Very likely, yes. She really does have a great job for someone of her skills; I can't blame her for wanting to keep it rather than venture into a different role she knew nothing about.

Also worth mentioning: If you mistreat the help, they become a lot less helpful. They might just be nervous and drop things. They might spit in the soup. They might steal things. They might quit without notice. If they're really upset and opportunity presents, they might take a bribe for information or access to your personal space or what-all else. They certainly aren't liable to stick up for you if you need it. Households with a lord who likes to futter the maids -- especially if they aren't wholly willing -- tend to have a high turnover and other hassles. No amount of wealth or prestige can alleviate those problems entirely, and that was quite well known and often talked about. It made for a lot of gossip because households varied, but most of them had at least one way of treating servants shabbily. Some of the antagonists will likely be this type of upperclass.

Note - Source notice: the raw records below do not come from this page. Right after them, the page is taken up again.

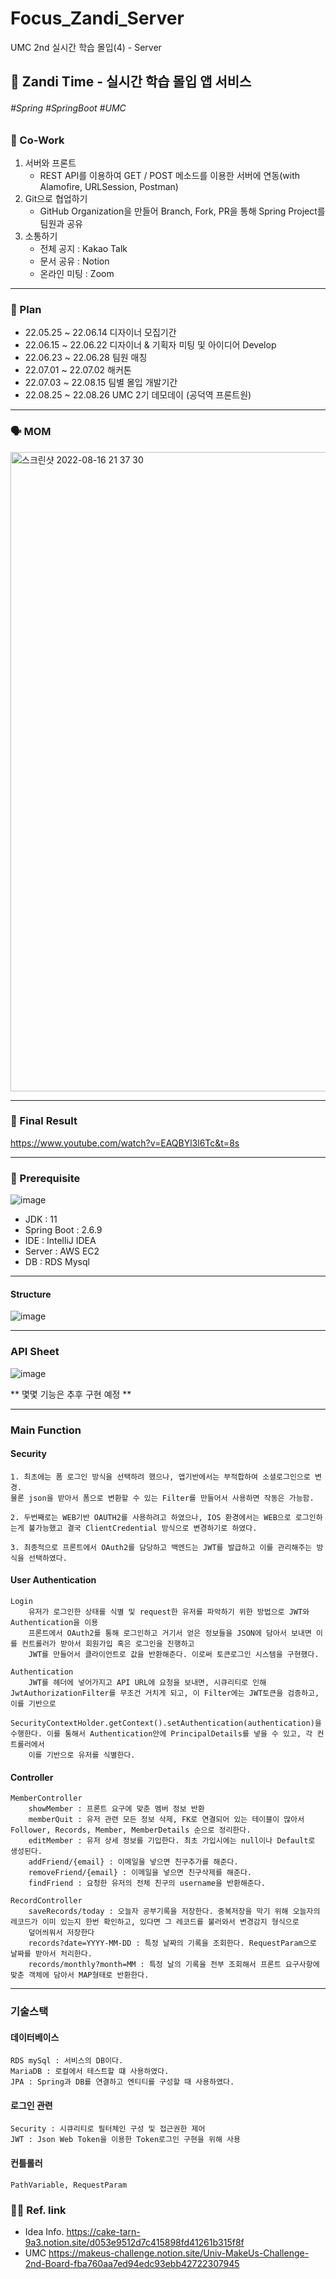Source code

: # Focus_Zandi_Server
UMC 2nd 실시간 학습 몰입(4) - Server 
## 🍃 Zandi Time - 실시간 학습 몰입 앱 서비스
###### #Spring #SpringBoot #UMC

### 👥 Co-Work

1. 서버와 프론트  
    - REST API를 이용하여 GET / POST 메소드를 이용한 서버에 연동(with Alamofire, URLSession, Postman)
2. Git으로 협업하기
    - GitHub Organization을 만들어 Branch, Fork, PR을 통해 Spring Project를 팀원과 공유
3. 소통하기
    - 전체 공지 : Kakao Talk
    - 문서 공유 : Notion
    - 온라인 미팅 : Zoom
   
---

### 📆 Plan
- 22.05.25 ~ 22.06.14 디자이너 모집기간 
- 22.06.15 ~ 22.06.22 디자이너 & 기획자 미팅 및 아이디어 Develop
- 22.06.23 ~ 22.06.28 팀원 매칭
- 22.07.01 ~ 22.07.02 해커톤
- 22.07.03 ~ 22.08.15 팀별 몰입 개발기간
- 22.08.25 ~ 22.08.26 UMC 2기 데모데이 (공덕역 프론트원)

---

### 🗣 MOM

<img width="1023" alt="스크린샷 2022-08-16 21 37 30" src="https://user-images.githubusercontent.com/74387813/184881299-13bb0c72-bb63-446f-9d33-eede1ce8c275.png">

---

### 📱 Final Result

https://www.youtube.com/watch?v=EAQBYl3l6Tc&t=8s

---

### 🤖 Prerequisite
![image](https://user-images.githubusercontent.com/101084034/185771405-9946f393-b974-41ac-ba94-07faa11217e9.png)
- JDK : 11
- Spring Boot : 2.6.9
- IDE : IntelliJ IDEA
- Server : AWS EC2
- DB : RDS Mysql


---
#### Structure
![image](https://user-images.githubusercontent.com/101084034/185771434-5414829a-e306-45e9-abec-c79535364c7b.png)

---

### API Sheet
![image](https://user-images.githubusercontent.com/55794835/185589055-af864d2c-93b7-44bb-b519-c65c1478c87b.png)

** 몇몇 기능은 추후 구현 예정 **

---

### Main Function 

#### Security
    1. 최초에는 폼 로그인 방식을 선택하려 했으나, 앱기반에서는 부적합하여 소셜로그인으로 변경. 
    물론 json을 받아서 폼으로 변환할 수 있는 Filter를 만들어서 사용하면 작동은 가능함.
    
    2. 두번째로는 WEB기반 OAUTH2를 사용하려고 하였으나, IOS 환경에서는 WEB으로 로그인하는게 불가능했고 결국 ClientCredential 방식으로 변경하기로 하였다.
    
    3. 최종적으로 프론트에서 OAuth2를 담당하고 백엔드는 JWT를 발급하고 이를 관리해주는 방식을 선택하였다. 
    

#### User Authentication 
    Login
        유저가 로그인한 상태를 식별 및 request한 유저를 파악하기 위한 방법으로 JWT와 Authentication을 이용
        프론트에서 OAuth2를 통해 로그인하고 거기서 얻은 정보들을 JSON에 담아서 보내면 이를 컨트롤러가 받아서 회원가입 혹은 로그인을 진행하고
        JWT를 만들어서 클라이언트로 값을 반환해준다. 이로써 토큰로그인 시스템을 구현했다.
        
    Authentication
        JWT를 헤더에 넣어가지고 API URL에 요청을 보내면, 시큐리티로 인해 JwtAuthorizationFilter를 무조건 거치게 되고, 이 Filter에는 JWT토큰을 검증하고, 이를 기반으로 
        SecurityContextHolder.getContext().setAuthentication(authentication)을 수행한다. 이를 통해서 Authentication안에 PrincipalDetails를 넣을 수 있고, 각 컨트롤러에서 
        이를 기반으로 유저를 식별한다. 

#### Controller 
    MemberController
        showMember : 프론트 요구에 맞춘 멤버 정보 반환 
        memberQuit : 유저 관련 모든 정보 삭제, FK로 연결되어 있는 테이블이 많아서 Follower, Records, Member, MemberDetails 순으로 정리한다. 
        editMember : 유저 상세 정보를 기입한다. 최초 가입시에는 null이나 Default로 생성된다. 
        addFriend/{email} : 이메일을 넣으면 친구추가를 해준다. 
        removeFriend/{email} : 이메일을 넣으면 친구삭제를 해준다.
        findFriend : 요청한 유저의 전체 친구의 username을 반환해준다. 
        
    RecordController
        saveRecords/today : 오늘자 공부기록을 저장한다. 중복저장을 막기 위해 오늘자의 레코드가 이미 있는지 한번 확인하고, 있다면 그 레코드를 불러와서 변경감지 형식으로 
        덮어씌워서 저장한다
        records?date=YYYY-MM-DD : 특정 날짜의 기록을 조회한다. RequestParam으로 날짜를 받아서 처리한다. 
        records/monthly?month=MM : 특정 날의 기록을 전부 조회해서 프론트 요구사항에 맞춘 객체에 담아서 MAP형태로 반환한다. 
        
---

### 기술스택         
#### 데이터베이스
    RDS mySql : 서비스의 DB이다. 
    MariaDB : 로컬에서 테스트할 떄 사용하였다. 
    JPA : Spring과 DB를 연결하고 엔티티를 구성할 때 사용하였다.

#### 로그인 관련
    Security : 시큐리티로 필터체인 구성 및 접근권한 제어 
    JWT : Json Web Token을 이용한 Token로그인 구현을 위해 사용

#### 컨틀롤러
    PathVariable, RequestParam
        
    
### 🧑‍💻 Ref. link

- Idea Info. https://cake-tarn-9a3.notion.site/d053e9512d7c415898fd41261b315f8f
- UMC https://makeus-challenge.notion.site/Univ-MakeUs-Challenge-2nd-Board-fba760aa7ed94edc93ebb42722307945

Conversely, a household that treats its servants well can attract the best skilled and most loyal ones, often even if the pay isn't as good as some other house offers. The service is usually competent and faithful, and the turnover considerably lower. It's a very subtle form of power to have, because most society personages just don't think of it -- but it's real and it can make a huge different at the right moment. Maryam got this one from both of her parents, different aspects of it, and it's very useful to her.

A service family may have members spread over a number of employers, and servants talk to each other, so they know who the bad and good employers are. You can tell a great deal about a man, based on whether and what his servants say about him.